In article ,
Ian Field wrote:
Best one I ever used was the tube version of the Millen.
I switched to the solid state version and regretted it.
Much less sensitive and more fiddly than the tube version.
Tunnel dipper was the worst for sensitivity.
A while back I acquired a small Tektronix component envelope containing very
tiny "top hat" style diodes that there's a faint possibility they could be
TDs.
Copying the Heathkit TD dipper had crossed my mind - now I probably
won't.
By all accounts I've ever read, the Heathkit TD dipper isn't a good
performer. I've played around with one briefly and it had a very
difficult time sensing a resonance even with a large high-Q air-core
inductor and an air-variable cap.
It was actually worse than the "grid dip meter" accessory for an
MFJ-259/269 antenna analyzer, and that's saying something... something
profoundly bad :-(
I compared the MFJ to a more recent Heathkit solid-state dipper (an
HD-1250 if I recall correctly), to a B&W, and to a Measurements 59.
Sensitivity was in that order... the Heathkit was better than the MFJ,
the B&W next, and the Measurement 59 was the stand-out winner. I've
never had a chance to test a Millen; from what I've heard they'd
probably come in between the B&W and the 59.
There are a couple of projects out on the net which show how to make a
GD meter using a (composite) lambda diode. These are
negative-resistance devices which behave a bit like a tunnel
diode. These can be made from two JFETs (one N-channel, one P-channel)

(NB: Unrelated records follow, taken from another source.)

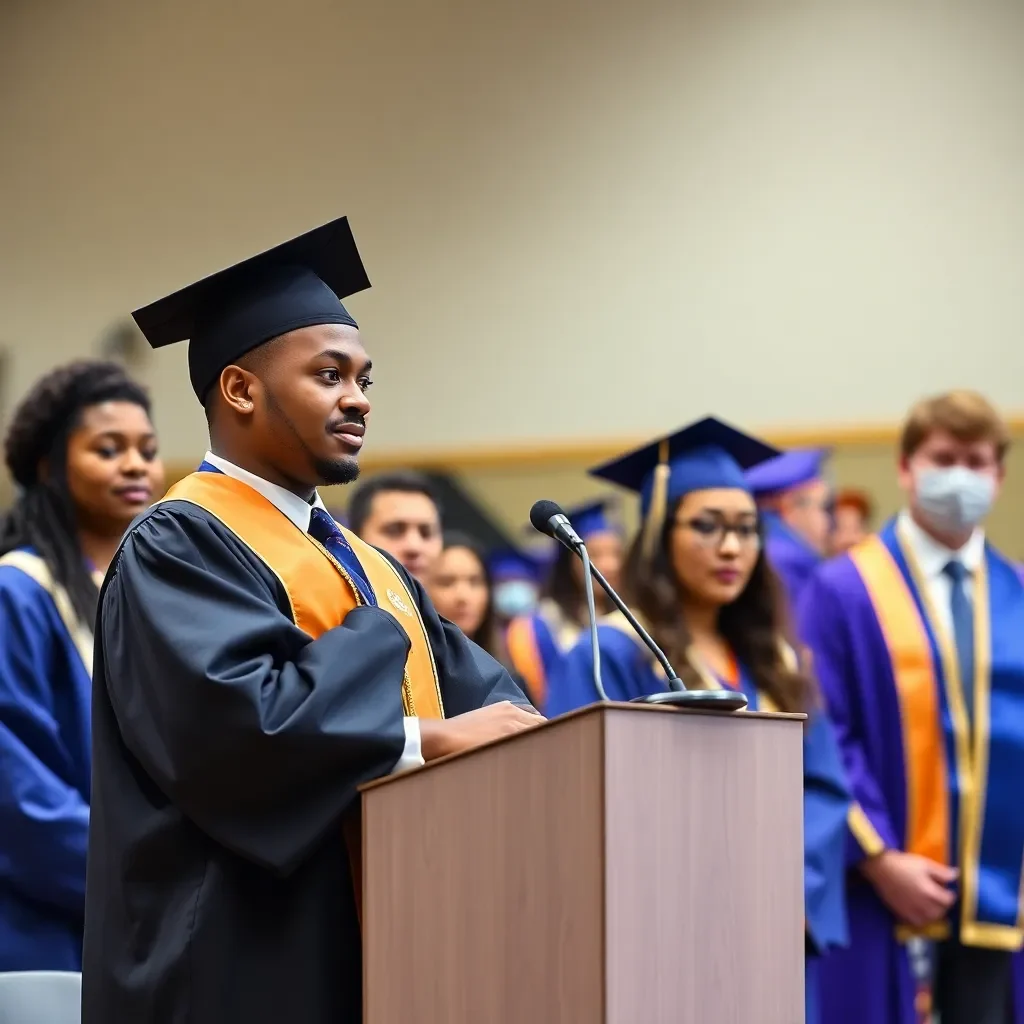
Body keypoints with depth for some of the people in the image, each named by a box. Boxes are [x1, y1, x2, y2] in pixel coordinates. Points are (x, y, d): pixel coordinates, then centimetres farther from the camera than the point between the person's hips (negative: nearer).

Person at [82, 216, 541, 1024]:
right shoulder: (179, 546, -8)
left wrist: (524, 734, -10)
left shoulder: (369, 567, 21)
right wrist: (427, 738, -22)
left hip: (385, 956, 9)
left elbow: (475, 689, 12)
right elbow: (234, 713, -23)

or an N-JFET and a bipolar transistor.
http://users.tpg.com.au/ldbutler/NegResDipMeter.htm
Lambda diodes typically require more voltage and use more power than a
tunnel diode - the negative-resistance part of their curve covers
several volts. Strong oscillators... the dip-meter design requires a
band-specific resistor to tame the strength of the oscillator so that
the dip can be seen.